◆ Source ◆
********

ALB Sticky Sessions: Duration-Based vs Application-Based Cookies and When to Avoid Them — Blog

What sticky sessions do and why you'd want them

By default, ALB distributes each request to a healthy target using the configured load balancing algorithm (round-robin or least outstanding requests). The same client's second request can go to a completely different target than the first.

For stateless backends, this is fine — any target can handle any request. For stateful backends that store session data in local memory (not in a shared database or cache), the client must return to the same target to access their session state.

Sticky sessions instruct ALB to route a client's subsequent requests to the same target they initially connected to, using a cookie to identify the target.

Two stickiness mechanisms

ConceptAWS ALB

Duration-based stickiness: ALB creates and manages a cookie (AWSALB) that maps the client to a target. Your application doesn't need to do anything. Application-based stickiness: your application creates a custom cookie that ALB reads to identify the target affinity. Gives you more control over when stickiness starts and how long it lasts.

Prerequisites

HTTP cookies
ALB target groups
load balancing algorithms

Key Points

Duration-based: ALB sets AWSALB cookie (or AWSALBAPP for CORS). Cookie lifetime = stickiness duration.
Application-based: app sets a cookie; ALB reads it to route to the same target. ALB also sets AWSALBAPP as a routing reference.
If the sticky target becomes unhealthy, ALB routes to a new target and issues a new stickiness cookie.
Clients without cookie support (many API clients, health checkers) don't get sticky behavior.

Duration-based stickiness: ALB manages the cookie

The simplest option. ALB creates the AWSALB cookie on the first request and uses it to route subsequent requests to the same target:

resource "aws_lb_target_group" "app" {
  name     = "app"

********

◆ Material provided ◆
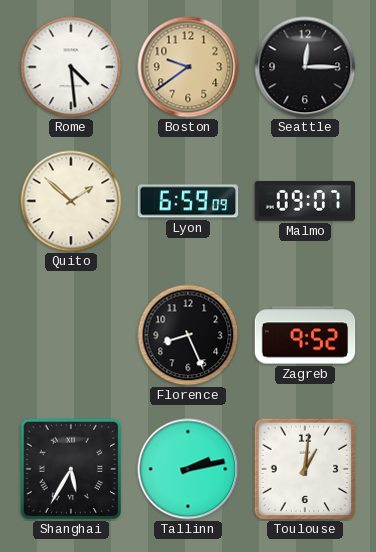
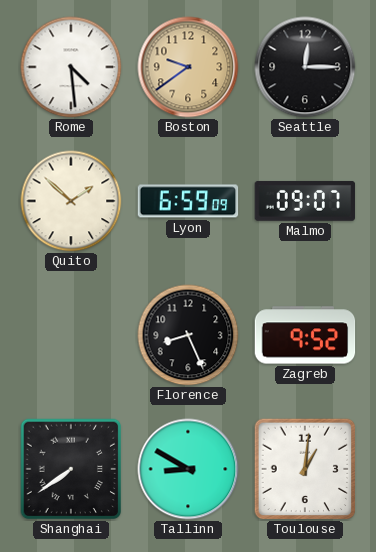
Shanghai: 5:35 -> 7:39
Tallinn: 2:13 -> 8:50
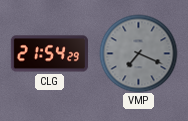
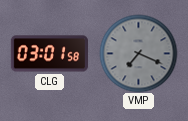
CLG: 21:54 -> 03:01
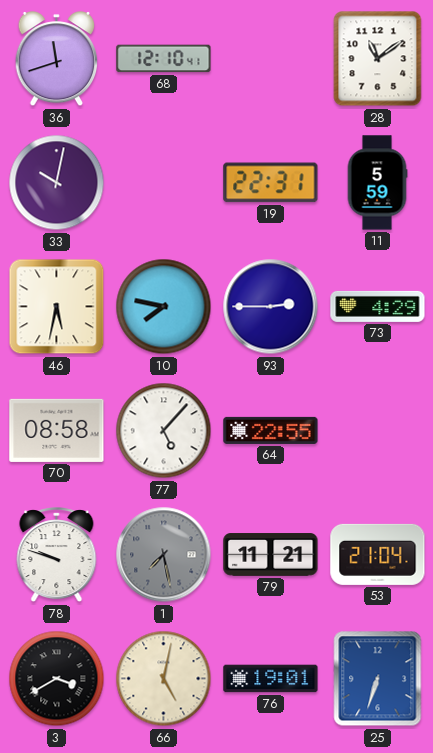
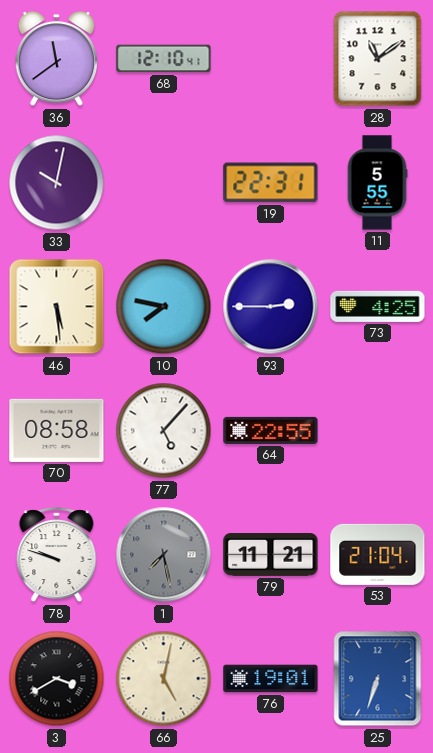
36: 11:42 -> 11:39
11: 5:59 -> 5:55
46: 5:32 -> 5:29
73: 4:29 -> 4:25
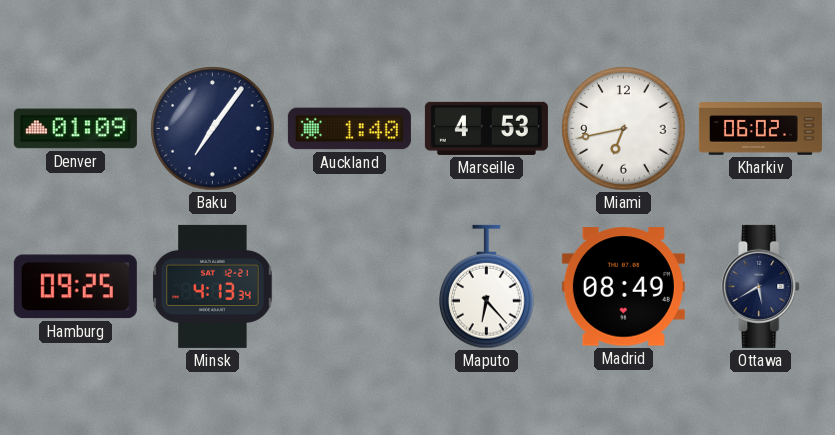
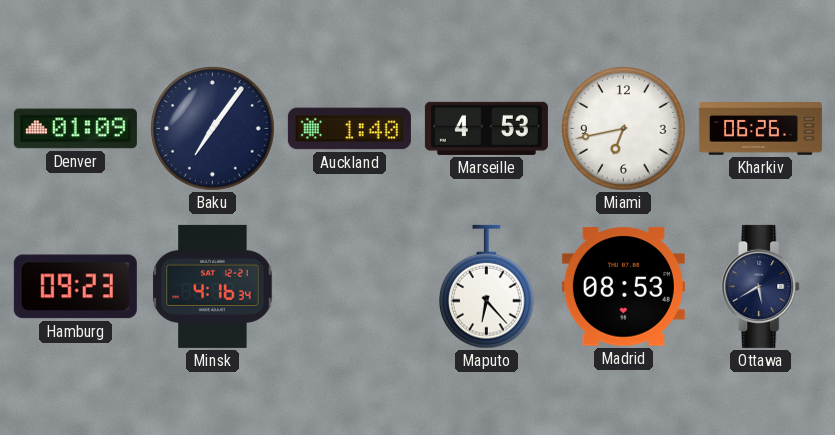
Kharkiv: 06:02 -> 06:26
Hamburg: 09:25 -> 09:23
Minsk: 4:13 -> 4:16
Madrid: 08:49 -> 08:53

********

◆ Written request 1 ◆
Answer these from the article on ALB sticky sessions, not from the data:
(a) Which two load balancing algorithms does ALB use by default to distribute requests?
(b) What is the name of the cookie ALB creates for duration-based stickiness?
(c) What does ALB do when a client's sticky target becomes unhealthy?
◆ Written request 2 ◆
Carry the article on ALB sticky sessions forward from the point where it stops, writing the part that comes next.

◆ Written reply 1 ◆
(a) Round-robin or least outstanding requests.
(b) AWSALB.
(c) It routes the client to a new target and issues a new stickiness cookie.

◆ Written reply 2 ◆
  port     = 8080
  protocol = "HTTP"
  vpc_id   = aws_vpc.main.id

  stickiness {
    type            = "lb_cookie"       # duration-based (ALB cookie)
    cookie_duration = 86400             # seconds (1 day); 1-604800 range
    enabled         = true
  }
}

The client receives Set-Cookie: AWSALB=<hash>; ... on the first response. ALB reads this cookie on subsequent requests to route back to the same target. The hash encodes the target identity — clients cannot forge it.

Application-based stickiness: app controls the cookie

Your application sets a named cookie when a session begins. ALB reads that cookie to determine which target to route to:

stickiness {
  type            = "app_cookie"
  cookie_name     = "SESSIONID"       # the cookie your app sets
  cookie_duration = 3600              # ALB's stickiness duration (separate from app cookie TTL)
  enabled         = true
}

When ALB sees a request with Cookie: SESSIONID=abc123, it routes to the target that handled the request where SESSIONID was first set. ALB also issues its own AWSALBAPP cookie as a routing reference.

Application-based stickiness is appropriate when your application already manages session cookies and you want stickiness to align with your application's session lifecycle rather than a fixed time duration.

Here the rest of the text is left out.